* _SUPPLIED PASSAGE_

**********

Brooks back in the 5th State Senate District race
Daily Point
Brooks once more into the breach
State Sen. John Brooks, who says he’s been shaken by the massacre at an Uvalde, Texas elementary school and urged by activists, colleagues of both parties, and lobbyists to try to return to Albany next year, has decided to jump back into the race for the 5th District, he told The Point Thursday.
The third-term Seaford Democrat announced last week that, thanks largely to the way his district has been redrawn, he would not seek reelection.
“It was never really that I thought I couldn’t win,” Brooks said, though he acknowledges the new lines make for a tougher run. “It was honestly that this new district is so oddly drawn, running more north-to-south and less along the water, that I’m losing many of the communities where what I have fought for mattered most, and picking some up that have different compositions, and needs.”
Nassau County Legis. Steve Rhoads has been named by the Republican Party as its pick.
Newly added to the district are Hicksville, Bethpage and Levittown. One of Brooks’ Albany passions is a plan to cap residential property taxes at 50% of school budgets to aid districts with little commercial property, with the state picking up the difference. That goal may not be as high a priority in those three areas with significantly more retail as it was in some of the communities now removed from the district, like Massapequa, Copiague, Wyandanch, and Wheatley Heights.
Brooks said that while he’d received a lot of gratifying encouragement to try to stick around, what moved him the most was the urgings of Linda Beigel Schulman, whose son, Scott Beigel, a teacher, was murdered at Marjory Stoneman Douglas High School in Parkland, Florida. Brooks said he has worked closely with Schulman on gun regulations such as the state’s Red Flag Gun Protection Bill starting soon after the Parkland killings, and the two have often shared podiums at events to urge action.
And Nassau County and state Democratic Party chairman Jay Jacobs said he’s ecstatic that Brooks is back in. “Listen, I’ve been urging John to run this race since he told me he wasn’t,” Jacobs said. “He’s a great candidate. I do understand why he was leaving, but I think the opportunity to do more to fight these tragedies really changed his mind.”
“We have not done all we could do on gun regulation,” Brooks said, “but we also are not being sensible, and in some cases this is people in my own party, about keeping dangerous people locked up and making sure they don’t hurt anyone.”
— Lane Filler @lanefiller
Talking Point
Albany Democrats’ last-minute play could upend local politics
The end of this year’s state legislative session is less than a week away, a time when important bills are sprung upon an unsuspecting public.
Senate and Assembly Democrats are pushing a vote on a bill, perhaps as early as Tuesday, that would move all county and town elections from odd-numbered years to even ones. That would routinely put them on the same ballot as presidential, gubernatorial, and state and federal legislative races, which Democrats say promotes turnout. Republicans say it’s an abomination.
“This is something we’ve been working on for years,” said state Democratic Party chairman Jay Jacobs of the bill being carried by Rockland County Sen. James Skoufis and Westchester Assemb. Amy Paulin. “If you want more people to vote, we see that in odd-year local elections turnout varies between 24%-31%, while even-year participation runs in the 40s in gubernatorial years and the 60s in presidential years.”

**********

* _LISTED RECORDS_
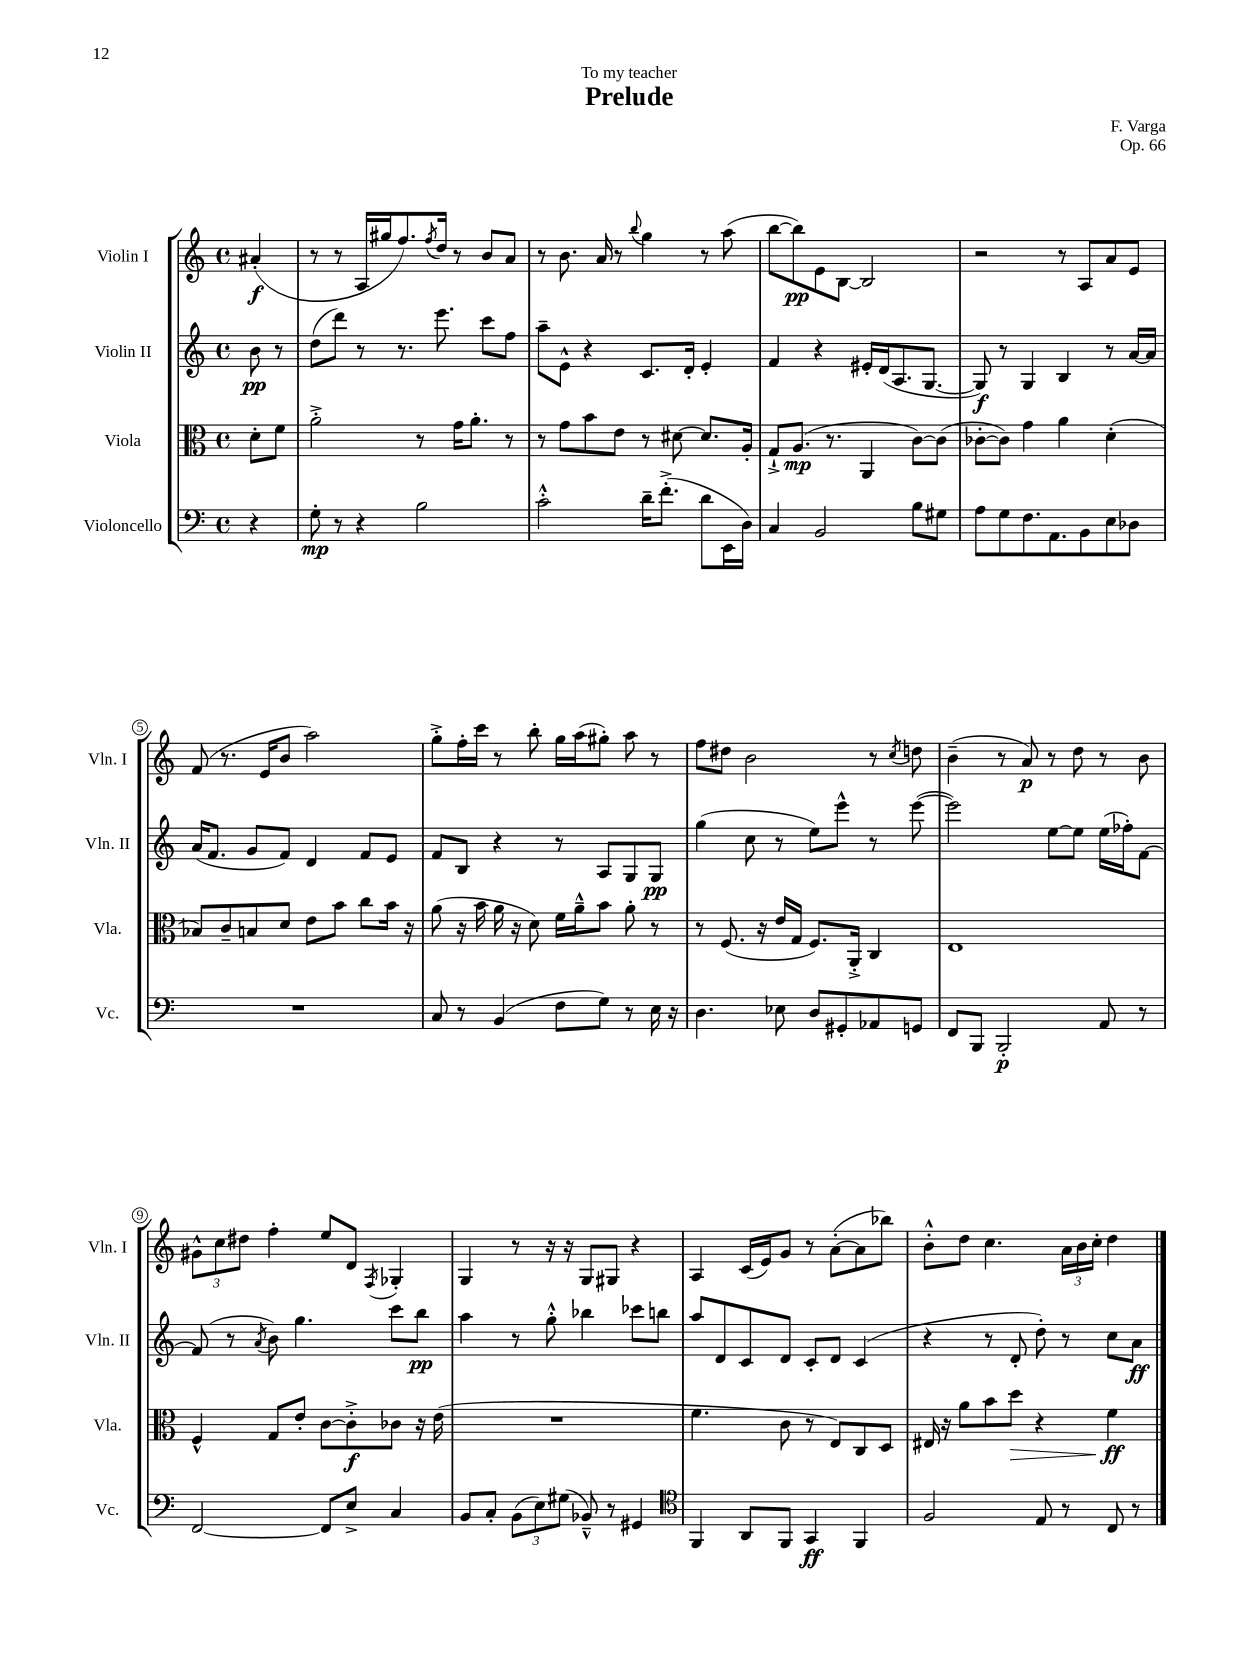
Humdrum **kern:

**kern	**kern	**kern	**kern
*staff4	*staff3	*staff2	*staff1
*clefF4	*clefC3	*clefG2	*clefG2
*k[]	*k[]	*k[]	*k[]
*M4/4	*M4/4	*M4/4	*M4/4
*met(c)	*met(c)	*met(c)	*met(c)
4r	8d'\L	8b\	(4a#'/
.	8f\J	8r	.
=	=	=	=
8G'\	2a'^\	(8dd\L	8r
8r	.	8ddd\J)	8r
4r	.	8r	16A/LL
.	.	.	16gg#/J
.	.	8.r	8.ff/)
2B\	8r	.	.
.	.	.	8qff/
.	.	8.eee\	16dd/Jk
.	16g\LK	.	8r
.	8.a'\J	.	.
.	.	8ccc\L	8b/L
.	8r	8ff\J	8a/J
=	=	=	=
2c'^^\	8r	8aa~\L	8r
.	8g\L	8e^^\J	8.b\
.	8b\	4r	.
.	.	.	16a/
.	8e\J	.	8r
.	.	.	8qqbb/
16d~\LK	8r	8.c/L	4gg\
(8.f'^\J	.	.	.
.	[8d#\	.	.
.	.	16d'/Jk	.
8d\L	8.d#/]L	4e'/	8r
16EE\L	.	.	(8aa\
16D\JJ)	16A'/Jk	.	.
=	=	=	=
4C/	8G`^/L	4f/	[8bb\L
.	(8.A/J	.	8bb\])
2BB/	.	4r	8e\
.	8.r	.	.
.	.	.	[8B\J
.	4AA/	16e#'/LL	2B/]
.	.	(16d/J	.
.	.	8.A/	.
8B\L	[8c\L)	.	.
.	.	[8.G/J	.
8G#\J	(8c\]J	.	.
=	=	=	=
8A\L	[8c-'\L	8G/])	2r
8G\	8c-\]J)	8r	.
8.F\	4g\	4G/	.
8.AA\	.	.	.
.	4a\	4B/	8r
8BB\	.	.	8A/L
8E\	(4d'\	8r	8a/
8D-\J	.	[16a/LL	8e/J
.	.	16a/]JJ	.
=	=	=	=
1r	8B-/L)	(16a/LK	(8f/
.	.	8.f/J	.
.	8c~/	.	8.r
.	8B/	8g/L	.
.	.	.	16e/LK
.	8d/J	8f/J)	8b/J
.	8e\L	4d/	2aa\)
.	8b\J	.	.
.	8cc\L	8f/L	.
.	16b\Jk	8e/J	.
.	16r	.	.
=	=	=	=
8C/	(8a\	8f/L	8gg'^\L
8r	16r	8B/J	16ff'\L
.	16b\	.	16ccc\JJ
(4BB/	16a\	4r	8r
.	16r	.	.
.	8d\)	.	8bb'\
8F\L	16f\LL	8r	16gg\LL
.	16a~^^\J	.	(16aa\J
8G\J)	8b\J	8A/L	8gg#'\J)
8r	8a'\	8G/	8aa\
16E\	8r	8G/J	8r
16r	.	.	.
=	=	=	=
4.D\	8r	(4gg\	8ff\L
.	(8.F/	.	8dd#\J
.	.	8cc\	2b\
.	16r	.	.
8E-\	16e/LL	8r	.
.	16G/JJ	.	.
8D/L	8.F/L)	8ee\L)	.
8GG#'/	.	8eee^^\J	.
.	16AA'^/Jk	.	.
8AA-/	4C/	8r	8r
.	.	.	8qcc/
8GG/J	.	([8eee\	8dd\
=	=	=	=
8FF/L	1E	2eee\])	(4b~\
8BBB/J	.	.	.
2BBB'/	.	.	8r
.	.	.	8a/)
.	.	[8ee\L	8r
.	.	8ee\]J	8dd\
8AA/	.	(16ee\LL	8r
.	.	16ff-'\J)	.
8r	.	[8f\J	8b\
=	=	=	=
[2FF/	4F^^/	(8f/]	12g#^^\L
.	.	.	12cc\
.	.	8r	.
.	.	.	12dd#\J
.	.	8qa/	.
.	8G/L	8b\)	4ff'\
.	8e'/J	4.gg\	.
8FF/]L	[8c\L	.	8ee/L
8E^/J	8c'^\]	.	8d/J
.	.	.	8qF/
4C/	8c-\J	8ccc\L	4G-'/
.	16r	8bb\J	.
.	(16e\	.	.
=	=	=	=
8BB/L	1r	4aa\	4G/
8C'/J	.	.	.
(12BB\L	.	8r	8r
12E\)	.	.	.
.	.	8gg'^^\	16r
(12G#\J	.	.	.
.	.	.	16r
8BB-~^^/)	.	4bb-\	8G/L
8r	.	.	8G#/J
4GG#/	.	8ccc-\L	4r
.	.	8bb\J	.
=	=	=	=
*clefC4	*	*	*
4FF/	4.f\	8aa/L	4A/
.	.	8d/	.
8AA/L	.	8c/	(16c/LL
.	.	.	16e/J)
8FF/J	8c\	8d/J	8g/J
4GG/	8r	8c'/L	8r
.	8E/L)	8d/J	([8a'\L
4FF/	8C/	(4c/	8a\]
.	8D/J	.	8bb-\J)
=	=	=	=
2F/	16E#/	4r	8b'^^\L
.	16r	.	.
.	8a\L	.	8dd\J
.	8b\	8r	4.cc\
.	8dd\J	8d'/	.
8E/	4r	8dd'\)	.
8r	.	8r	24a\LL
.	.	.	24b\
.	.	.	24cc'\JJ
8C/	4f\	8cc\L	4dd\
8r	.	8a\J	.
==	==	==	==
*-	*-	*-	*-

**********

* _GOAL_
Could you return, word for word, the portion of the column on Albany politics that opens with the words containing "Senate and Assembly" and closes with "it’s an abomination."?

* _WRITTEN ANSWER_
Senate and Assembly Democrats are pushing a vote on a bill, perhaps as early as Tuesday, that would move all county and town elections from odd-numbered years to even ones. That would routinely put them on the same ballot as presidential, gubernatorial, and state and federal legislative races, which Democrats say promotes turnout. Republicans say it’s an abomination.